Descending the steps for breakfast, we purchased the obligatory T shirts and pressed on with our tour, stopping at Baclayon church, considered to be the oldest in the Philippines, and San Pedro church in Loboc the second oldest church in Bohol.

Lunch was served on a river boat as we motored gently up the Loboc river to visit water-falls, grilled prawns served on banana leaves and a salad of cucumber in mild white vinegar, followed by mango, banana and watermelon.  Such a trip would not be complete without a stop to see some tarsirs.  These tiny primates with their huge eyes and ears, and tiny hands and feet, are not to everyone’s taste, but with the adults sitting snugly in the palm of the hand, their tiny babies are undeniably cute. They live exclusively on insects such as cockroaches and  crickets, but in captivity may even eat reptiles, bats, birds and fish. They are currently classified as ‘low risk conservation dependent’ but are highly dependent on protection programmes for their survival.

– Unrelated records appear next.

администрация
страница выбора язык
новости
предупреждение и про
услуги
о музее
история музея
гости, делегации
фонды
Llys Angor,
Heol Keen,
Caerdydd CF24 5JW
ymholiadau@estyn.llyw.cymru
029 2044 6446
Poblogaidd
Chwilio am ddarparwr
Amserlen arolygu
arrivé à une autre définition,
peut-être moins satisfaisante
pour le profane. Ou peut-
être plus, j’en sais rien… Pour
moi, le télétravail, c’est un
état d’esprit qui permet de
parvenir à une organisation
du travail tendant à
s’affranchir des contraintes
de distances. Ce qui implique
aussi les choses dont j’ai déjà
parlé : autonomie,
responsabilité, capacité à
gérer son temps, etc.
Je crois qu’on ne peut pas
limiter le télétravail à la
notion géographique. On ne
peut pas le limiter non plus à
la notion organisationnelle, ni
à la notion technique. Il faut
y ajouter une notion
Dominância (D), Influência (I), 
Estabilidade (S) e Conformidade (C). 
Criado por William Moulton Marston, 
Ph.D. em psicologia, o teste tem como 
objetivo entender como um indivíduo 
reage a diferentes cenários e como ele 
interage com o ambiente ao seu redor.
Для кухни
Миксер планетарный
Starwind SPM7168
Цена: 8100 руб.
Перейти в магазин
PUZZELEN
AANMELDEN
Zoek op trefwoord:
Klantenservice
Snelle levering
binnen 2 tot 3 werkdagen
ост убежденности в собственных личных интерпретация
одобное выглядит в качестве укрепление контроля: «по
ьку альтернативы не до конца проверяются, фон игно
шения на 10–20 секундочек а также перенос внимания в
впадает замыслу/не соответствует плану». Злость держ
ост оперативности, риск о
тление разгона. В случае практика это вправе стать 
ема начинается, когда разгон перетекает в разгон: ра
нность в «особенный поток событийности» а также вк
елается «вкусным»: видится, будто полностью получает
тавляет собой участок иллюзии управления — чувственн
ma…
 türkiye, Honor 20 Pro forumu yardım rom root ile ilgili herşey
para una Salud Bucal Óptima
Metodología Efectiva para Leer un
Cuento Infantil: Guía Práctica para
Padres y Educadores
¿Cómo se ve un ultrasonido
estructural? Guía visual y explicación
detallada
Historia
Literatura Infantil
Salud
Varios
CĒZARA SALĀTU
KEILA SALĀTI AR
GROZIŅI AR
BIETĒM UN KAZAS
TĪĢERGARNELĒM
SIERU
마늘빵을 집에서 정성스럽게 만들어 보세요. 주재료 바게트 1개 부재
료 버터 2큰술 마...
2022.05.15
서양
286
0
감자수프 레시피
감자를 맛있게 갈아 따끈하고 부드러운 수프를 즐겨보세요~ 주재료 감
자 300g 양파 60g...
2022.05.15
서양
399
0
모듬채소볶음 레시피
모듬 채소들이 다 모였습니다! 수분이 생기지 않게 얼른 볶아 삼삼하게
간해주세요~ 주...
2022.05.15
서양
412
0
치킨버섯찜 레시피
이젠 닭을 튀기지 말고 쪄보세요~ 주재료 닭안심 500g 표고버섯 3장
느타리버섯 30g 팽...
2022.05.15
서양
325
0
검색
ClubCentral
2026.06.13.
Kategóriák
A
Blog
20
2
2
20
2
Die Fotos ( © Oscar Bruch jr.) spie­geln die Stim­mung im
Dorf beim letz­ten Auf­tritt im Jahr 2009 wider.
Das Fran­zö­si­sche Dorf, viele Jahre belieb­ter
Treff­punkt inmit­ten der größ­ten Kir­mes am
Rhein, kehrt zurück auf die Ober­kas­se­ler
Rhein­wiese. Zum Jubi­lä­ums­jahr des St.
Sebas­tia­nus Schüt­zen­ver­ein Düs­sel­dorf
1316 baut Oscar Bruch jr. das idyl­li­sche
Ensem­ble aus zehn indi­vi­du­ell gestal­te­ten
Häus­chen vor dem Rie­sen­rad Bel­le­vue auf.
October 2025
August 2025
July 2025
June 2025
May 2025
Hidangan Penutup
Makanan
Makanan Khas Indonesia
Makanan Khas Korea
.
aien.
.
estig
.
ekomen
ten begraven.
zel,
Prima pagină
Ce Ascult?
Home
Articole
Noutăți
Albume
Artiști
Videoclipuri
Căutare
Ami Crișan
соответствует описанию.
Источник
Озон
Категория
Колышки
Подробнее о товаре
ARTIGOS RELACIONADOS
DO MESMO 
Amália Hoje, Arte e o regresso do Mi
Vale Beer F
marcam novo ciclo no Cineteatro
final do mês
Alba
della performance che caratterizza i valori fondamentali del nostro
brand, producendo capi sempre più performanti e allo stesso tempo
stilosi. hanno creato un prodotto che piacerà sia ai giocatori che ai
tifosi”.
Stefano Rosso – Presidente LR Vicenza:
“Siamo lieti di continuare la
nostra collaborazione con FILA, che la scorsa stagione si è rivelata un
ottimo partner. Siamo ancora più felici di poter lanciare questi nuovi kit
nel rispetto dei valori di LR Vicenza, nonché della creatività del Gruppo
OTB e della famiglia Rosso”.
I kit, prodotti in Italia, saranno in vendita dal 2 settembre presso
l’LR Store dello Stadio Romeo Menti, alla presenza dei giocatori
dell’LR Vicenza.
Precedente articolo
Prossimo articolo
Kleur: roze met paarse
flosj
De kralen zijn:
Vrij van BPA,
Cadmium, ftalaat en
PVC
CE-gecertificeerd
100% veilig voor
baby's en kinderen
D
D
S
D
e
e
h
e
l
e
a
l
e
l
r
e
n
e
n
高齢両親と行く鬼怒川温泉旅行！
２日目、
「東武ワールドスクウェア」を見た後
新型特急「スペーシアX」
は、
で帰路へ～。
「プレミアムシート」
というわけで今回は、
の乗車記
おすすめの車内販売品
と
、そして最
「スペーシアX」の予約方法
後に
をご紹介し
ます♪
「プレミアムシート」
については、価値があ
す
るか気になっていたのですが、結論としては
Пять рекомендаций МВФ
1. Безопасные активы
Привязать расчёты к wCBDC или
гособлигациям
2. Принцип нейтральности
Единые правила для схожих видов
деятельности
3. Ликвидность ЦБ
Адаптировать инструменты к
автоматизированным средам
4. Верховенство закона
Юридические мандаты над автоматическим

Bohol offers plenty of other things to see and do. Fiesta’s during July celebrate the Bohol Sandugo month and commemorate the blood compact between Raja Sikatuna, a local chief, and Captain Miguel Lopez de Legaspi, a Spanish explorer, on March 16, 1565. The highlights are the election of Miss Sandugo , and the Sandugo reenactment and street dancing competition.  You can also explore some of the many caves that the island is famous for, go bird watching or even whale and dolphin watching.  And when you’re tired of adventure, simply relax on the beach under the rustling shade of the coconut palms.  Bohol is definitely worth a visit, wherever your interests lie.  Don’t leave the Philippines without making the trip, it’s something you’ll never forget.